Methylation-Specific PCR (MSP)
MSP can rapidly assess the methylation status of virtually any group of CpG sites within a CpG island, independent of the use of cloning or methylation-sensitive restriction enzymes. The assay consists of initial modification of DNA by sodium bisulfite, converting all unmethylated, but not methylated, cytosines to uracil, and subsequent amplification with primers specific for methylated versus unmethylated DNA. MSP requires very small quantities of DNA, is sensitive to 0.1% methylated alleles of a given CpG island locus, and can be performed in DNA extracted paraffin-embedded samples (Herman et al., 1996).

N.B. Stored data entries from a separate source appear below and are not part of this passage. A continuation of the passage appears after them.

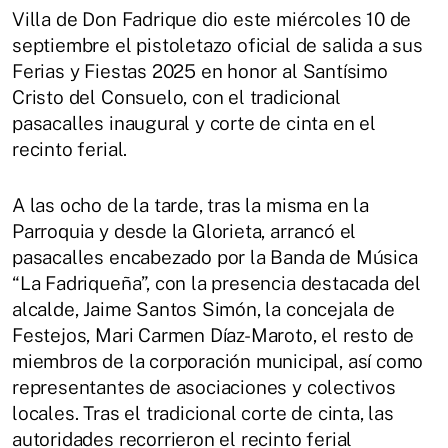
Villa de Don Fadrique dio este miércoles 10 de
septiembre el pistoletazo oficial de salida a sus
Ferias y Fiestas 2025 en honor al Santísimo
Cristo del Consuelo, con el tradicional
pasacalles inaugural y corte de cinta en el
recinto ferial.
A las ocho de la tarde, tras la misma en la
Parroquia y desde la Glorieta, arrancó el
pasacalles encabezado por la Banda de Música
“La Fadriqueña”, con la presencia destacada del
alcalde, Jaime Santos Simón, la concejala de
Festejos, Mari Carmen Díaz-Maroto, el resto de
miembros de la corporación municipal, así como
representantes de asociaciones y colectivos
locales. Tras el tradicional corte de cinta, las
autoridades recorrieron el recinto ferial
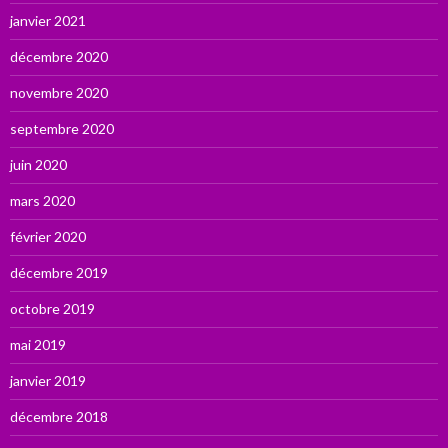
janvier 2021
décembre 2020
novembre 2020
septembre 2020
juin 2020
mars 2020
février 2020
décembre 2019
octobre 2019
mai 2019
janvier 2019
décembre 2018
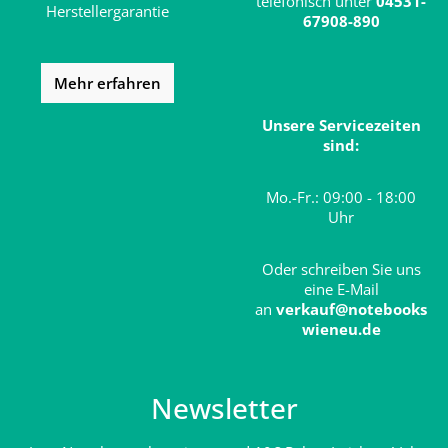
telefonisch unter
04531-
Herstellergarantie
67908-890
Mehr erfahren
Unsere Servicezeiten
sind:
Mo.-Fr.: 09:00 - 18:00
Uhr
Oder schreiben Sie uns
eine E-Mail
an
verkauf@notebooks
wieneu.de
Newsletter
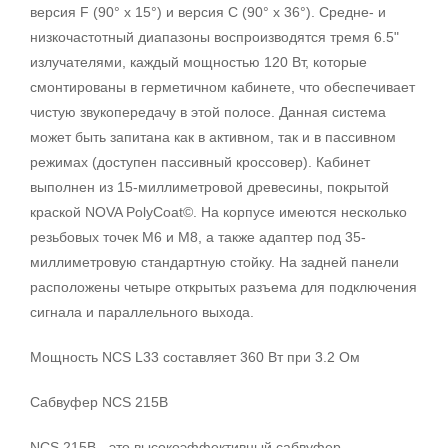
версия F (90° x 15°) и версия C (90° х 36°). Средне- и
низкочастотный диапазоны воспроизводятся тремя 6.5"
излучателями, каждый мощностью 120 Вт, которые
смонтированы в герметичном кабинете, что обеспечивает
чистую звукопередачу в этой полосе. Данная система
может быть запитана как в активном, так и в пассивном
режимах (доступен пассивный кроссовер). Кабинет
выполнен из 15-миллиметровой древесины, покрытой
краской NOVA PolyCoat©. На корпусе имеются несколько
резьбовых точек М6 и М8, а также адаптер под 35-
миллиметровую стандартную стойку. На задней панели
расположены четыре открытых разъема для подключения
сигнала и параллельного выхода.
Мощность NCS L33 составляет 360 Вт при 3.2 Ом
Сабвуфер NCS 215B
NCS 215B - это высокоэффективный сабвуфер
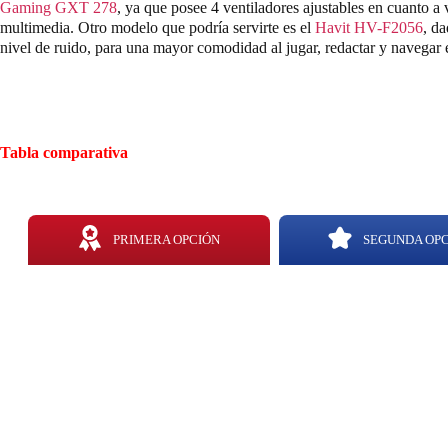
Gaming GXT 278
, ya que posee 4 ventiladores ajustables en cuanto a
multimedia. Otro modelo que podría servirte es el
Havit HV-F2056
, da
nivel de ruido, para una mayor comodidad al jugar, redactar y navegar e
Tabla comparativa
PRIMERA OPCIÓN
SEGUNDA OP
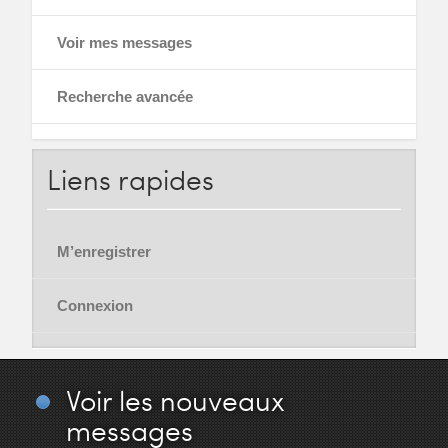
Voir mes messages
Recherche avancée
Liens
rapides
M’enregistrer
Connexion
Voir
les nouveaux
messages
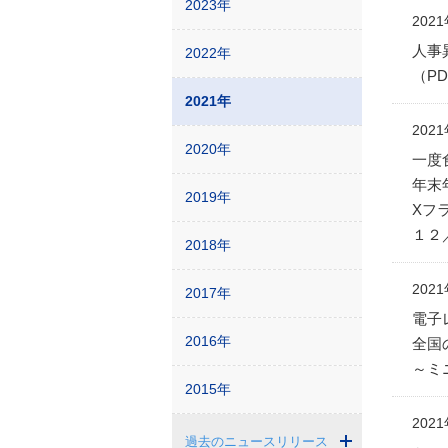
2023年
202
人事
2022年
（PD
2021年
202
2020年
一度
年末
2019年
Xフ
１２
2018年
202
2017年
電子
2016年
全国
～ミ
2015年
202
過去のニュースリリース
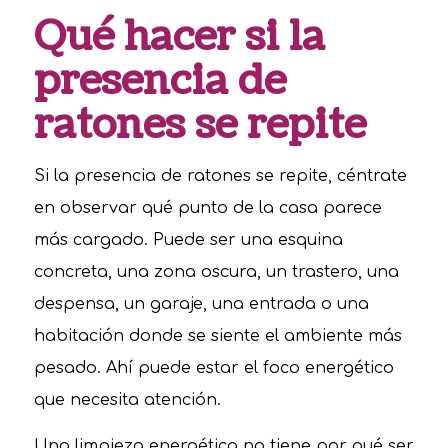
Qué hacer si la
presencia de
ratones se repite
Si la presencia de ratones se repite, céntrate
en observar qué punto de la casa parece
más cargado. Puede ser una esquina
concreta, una zona oscura, un trastero, una
despensa, un garaje, una entrada o una
habitación donde se siente el ambiente más
pesado. Ahí puede estar el foco energético
que necesita atención.
Una limpieza energética no tiene por qué ser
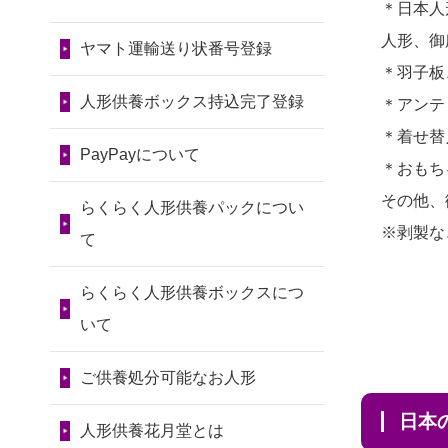
令和7年11月13日(木)
＊日本人
2026/07/30 15:59
2024/01/13
会社のようです
2026/07/10
家から近かったの
人形、御
神奈川の方からお申込み
が、きちんと供養してもらえ
ヤマト運輸送り状番号登録
第80回人形供養祭
で。
＊羽子板
るのですか？
令和7年9月11日(木)
2026/07/30 08:46
2026/07/08
誰も住んでいない
人形供養ボックス持込完了登録
＊アンテ
東京都の方からお申込み
2024/01/13
お人形の引取りは
第79回人形供養祭
実家の片付けを始めました。
＊着せ替
お願いできますか？
PayPayについて
令和7年8月2日(土)
2026/07/29 15:08
...
＊おもち
神奈川の方からお申込み
2024/01/13
お人形を持込みた
第78回人形供養祭
その他、
2026/07/06
9年間自由が丘店を
らくらく人形供養パックについ
いのですが？
令和7年6月20日(金)
※剥製な
2026/07/29 12:23
見守ってくれてありがとう。
て
大阪府の方からお申込み
2024/01/13
供養後の通知はも
第77回人形供養祭
2026/07/05
しっかりとお人形
らくらく人形供養ボックスにつ
らえますか？
令和7年4月15日(火)
2026/07/29 11:28
たちの供養をしていただける
いて
神奈川の方からお申込み
2024/01/13
供養が終わったお
と...
第76回人形供養祭
人形以外はどうしてるのです
ご供養処分可能なお人形
令和7年2月28日(金)
2026/07/29 09:23
2026/06/30
長年大事にしてき
か？
長野県の方からお申込み
日
た雛人形です、供養していた
第75回人形供養祭
人形供養花月堂とは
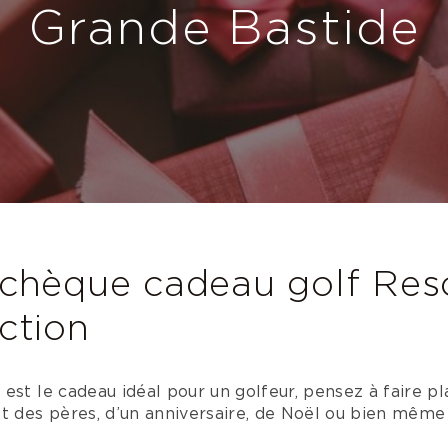
Grande Bastide
 chèque cadeau golf Re
ction
est le cadeau idéal pour un golfeur, pensez à faire pla
et des pères, d’un anniversaire, de Noël ou bien mêm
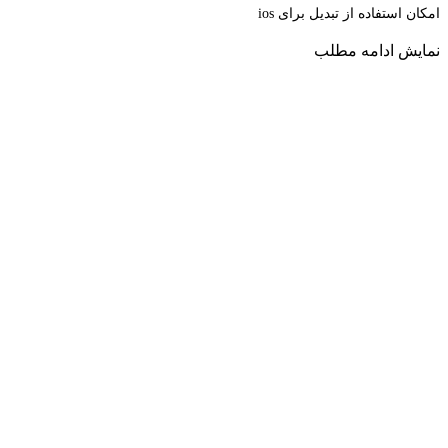
امکان استفاده از تبدیل برای ios
نمایش
ادامه مطلب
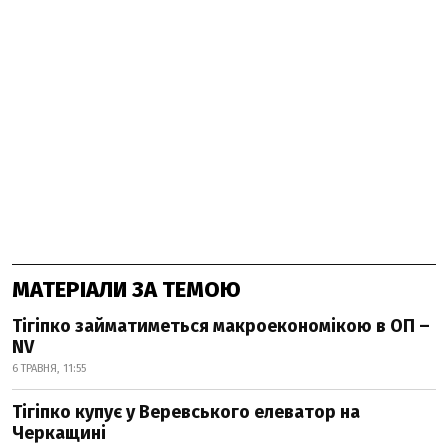
МАТЕРІАЛИ ЗА ТЕМОЮ
Тігіпко займатиметься макроекономікою в ОП –
NV
6 ТРАВНЯ, 11:55
Тігіпко купує у Веревського елеватор на
Черкащині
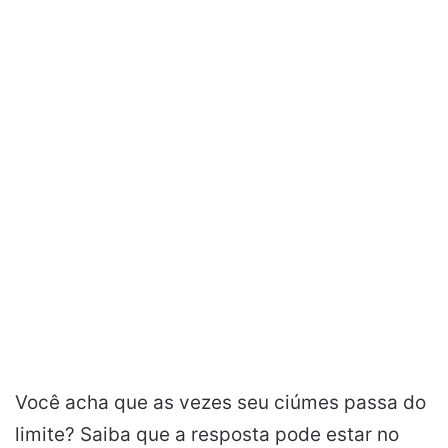
Você acha que as vezes seu ciúmes passa do
limite? Saiba que a resposta pode estar no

METHODS and MATERIALS: A Protocol for Methylation-Specific PCR, MSP
One micro g of sodium bisulfite-treated genomic DNA is used for PCR amplification using MSP primers (Li et al., 2001) (MSP-Methylated and MSP-Unmethylated). The methylation-specific primers included in which nucleotides corresponding to potentially methylated cytosines where retained. The primer combination to amplify unmethylated DNA included in which the nucleotides corresponding to cytosine nucleotides were changed to thymine (sense primer) or adenine (antisense primer) (Herman et al., 1996). The PCR conditions are as follows: 1 cycle of 95oC for 15 minutes; 40 cycles of 95 o C for 30 seconds, 50 o C for 30 seconds, and 72 o C for 45 seconds; and 1 cycle of 72 o C for 5 minutes. The methylation-specific and nonmethylated DNA-specific primers yield different PCR products, respectively, when constructed. Depending on the primers created, differences in PCR temperatures and cycle optimizations are necessary.